__Problem description__.
Copy the records below word for word, from their start up to and including the line with "14: (10, 242)".

__Excerpted data__.
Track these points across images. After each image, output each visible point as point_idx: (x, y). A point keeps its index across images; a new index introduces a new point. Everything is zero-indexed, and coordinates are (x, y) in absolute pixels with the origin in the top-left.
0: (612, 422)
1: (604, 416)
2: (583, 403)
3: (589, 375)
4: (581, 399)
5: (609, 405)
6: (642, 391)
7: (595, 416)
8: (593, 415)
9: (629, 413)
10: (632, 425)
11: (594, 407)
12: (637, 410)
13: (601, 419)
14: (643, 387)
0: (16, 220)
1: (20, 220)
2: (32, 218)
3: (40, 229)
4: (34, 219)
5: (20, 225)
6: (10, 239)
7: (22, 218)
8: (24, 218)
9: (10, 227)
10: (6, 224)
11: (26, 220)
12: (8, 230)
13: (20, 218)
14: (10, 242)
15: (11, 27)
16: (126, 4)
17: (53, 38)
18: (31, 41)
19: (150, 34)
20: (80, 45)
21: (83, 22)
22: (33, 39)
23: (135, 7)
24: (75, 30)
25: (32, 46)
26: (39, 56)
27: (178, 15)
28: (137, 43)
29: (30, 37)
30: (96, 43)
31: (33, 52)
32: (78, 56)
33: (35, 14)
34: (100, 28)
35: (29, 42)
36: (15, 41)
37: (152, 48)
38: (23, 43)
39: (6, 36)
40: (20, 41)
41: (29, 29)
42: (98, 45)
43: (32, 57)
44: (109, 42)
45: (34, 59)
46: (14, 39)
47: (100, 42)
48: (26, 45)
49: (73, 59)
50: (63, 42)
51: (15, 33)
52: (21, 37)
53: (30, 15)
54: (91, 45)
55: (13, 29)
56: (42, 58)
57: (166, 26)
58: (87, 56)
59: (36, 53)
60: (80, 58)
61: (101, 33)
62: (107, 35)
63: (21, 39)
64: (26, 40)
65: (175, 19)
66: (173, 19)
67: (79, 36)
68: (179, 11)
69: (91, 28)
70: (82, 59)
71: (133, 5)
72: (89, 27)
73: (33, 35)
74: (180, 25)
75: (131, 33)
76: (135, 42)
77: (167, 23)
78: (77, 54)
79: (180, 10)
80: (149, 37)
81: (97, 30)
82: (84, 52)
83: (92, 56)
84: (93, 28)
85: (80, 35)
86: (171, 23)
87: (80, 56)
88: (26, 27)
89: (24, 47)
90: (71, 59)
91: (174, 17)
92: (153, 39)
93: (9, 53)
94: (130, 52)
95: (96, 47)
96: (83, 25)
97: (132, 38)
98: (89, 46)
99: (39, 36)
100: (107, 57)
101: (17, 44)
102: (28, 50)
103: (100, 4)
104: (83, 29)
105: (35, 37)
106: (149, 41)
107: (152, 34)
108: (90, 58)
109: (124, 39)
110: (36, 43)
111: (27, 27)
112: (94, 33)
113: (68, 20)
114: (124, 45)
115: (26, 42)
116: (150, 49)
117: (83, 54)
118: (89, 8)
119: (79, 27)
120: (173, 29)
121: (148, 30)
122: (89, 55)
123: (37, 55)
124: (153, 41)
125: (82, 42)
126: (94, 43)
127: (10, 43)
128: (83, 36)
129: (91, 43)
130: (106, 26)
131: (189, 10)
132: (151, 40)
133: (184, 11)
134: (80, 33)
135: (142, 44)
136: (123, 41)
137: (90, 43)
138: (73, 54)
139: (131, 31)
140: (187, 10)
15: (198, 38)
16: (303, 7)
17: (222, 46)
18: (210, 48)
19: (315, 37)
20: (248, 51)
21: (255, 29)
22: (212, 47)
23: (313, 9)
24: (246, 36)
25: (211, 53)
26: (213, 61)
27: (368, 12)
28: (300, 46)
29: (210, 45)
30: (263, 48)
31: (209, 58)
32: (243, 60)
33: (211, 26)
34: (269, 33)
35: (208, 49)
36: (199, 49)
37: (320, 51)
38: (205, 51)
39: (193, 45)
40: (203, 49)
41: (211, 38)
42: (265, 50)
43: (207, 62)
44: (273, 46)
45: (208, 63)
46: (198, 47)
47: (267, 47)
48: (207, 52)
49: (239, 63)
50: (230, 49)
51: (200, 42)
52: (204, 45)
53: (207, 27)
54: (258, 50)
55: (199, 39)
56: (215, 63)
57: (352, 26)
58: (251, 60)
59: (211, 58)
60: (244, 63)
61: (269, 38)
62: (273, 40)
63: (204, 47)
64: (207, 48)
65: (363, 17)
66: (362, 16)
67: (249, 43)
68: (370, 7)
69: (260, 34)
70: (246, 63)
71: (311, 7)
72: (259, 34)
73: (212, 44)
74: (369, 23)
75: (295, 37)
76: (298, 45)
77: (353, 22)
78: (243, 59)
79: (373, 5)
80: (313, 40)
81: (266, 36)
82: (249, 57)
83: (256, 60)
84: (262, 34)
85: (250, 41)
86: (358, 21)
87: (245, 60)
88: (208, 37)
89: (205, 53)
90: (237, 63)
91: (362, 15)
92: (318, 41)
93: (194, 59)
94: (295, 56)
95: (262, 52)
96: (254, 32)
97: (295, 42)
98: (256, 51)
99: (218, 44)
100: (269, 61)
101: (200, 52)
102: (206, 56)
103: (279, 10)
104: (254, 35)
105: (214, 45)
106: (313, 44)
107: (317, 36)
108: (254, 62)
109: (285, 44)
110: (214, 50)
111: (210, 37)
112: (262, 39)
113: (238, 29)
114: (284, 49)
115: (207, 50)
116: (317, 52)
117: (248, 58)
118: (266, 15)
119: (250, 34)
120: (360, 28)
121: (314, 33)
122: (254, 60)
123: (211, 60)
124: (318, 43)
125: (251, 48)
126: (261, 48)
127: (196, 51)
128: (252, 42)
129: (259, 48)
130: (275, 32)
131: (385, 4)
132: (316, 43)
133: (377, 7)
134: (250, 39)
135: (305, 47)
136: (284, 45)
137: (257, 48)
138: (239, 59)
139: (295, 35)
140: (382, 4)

__Task answer__.
Track these points across images. After each image, output each visible point as point_idx: (x, y). A point keeps its index across images; a new index introduces a new point. Everything is zero-indexed, and coordinates are (x, y) in absolute pixels with the origin in the top-left.
0: (612, 422)
1: (604, 416)
2: (583, 403)
3: (589, 375)
4: (581, 399)
5: (609, 405)
6: (642, 391)
7: (595, 416)
8: (593, 415)
9: (629, 413)
10: (632, 425)
11: (594, 407)
12: (637, 410)
13: (601, 419)
14: (643, 387)
0: (16, 220)
1: (20, 220)
2: (32, 218)
3: (40, 229)
4: (34, 219)
5: (20, 225)
6: (10, 239)
7: (22, 218)
8: (24, 218)
9: (10, 227)
10: (6, 224)
11: (26, 220)
12: (8, 230)
13: (20, 218)
14: (10, 242)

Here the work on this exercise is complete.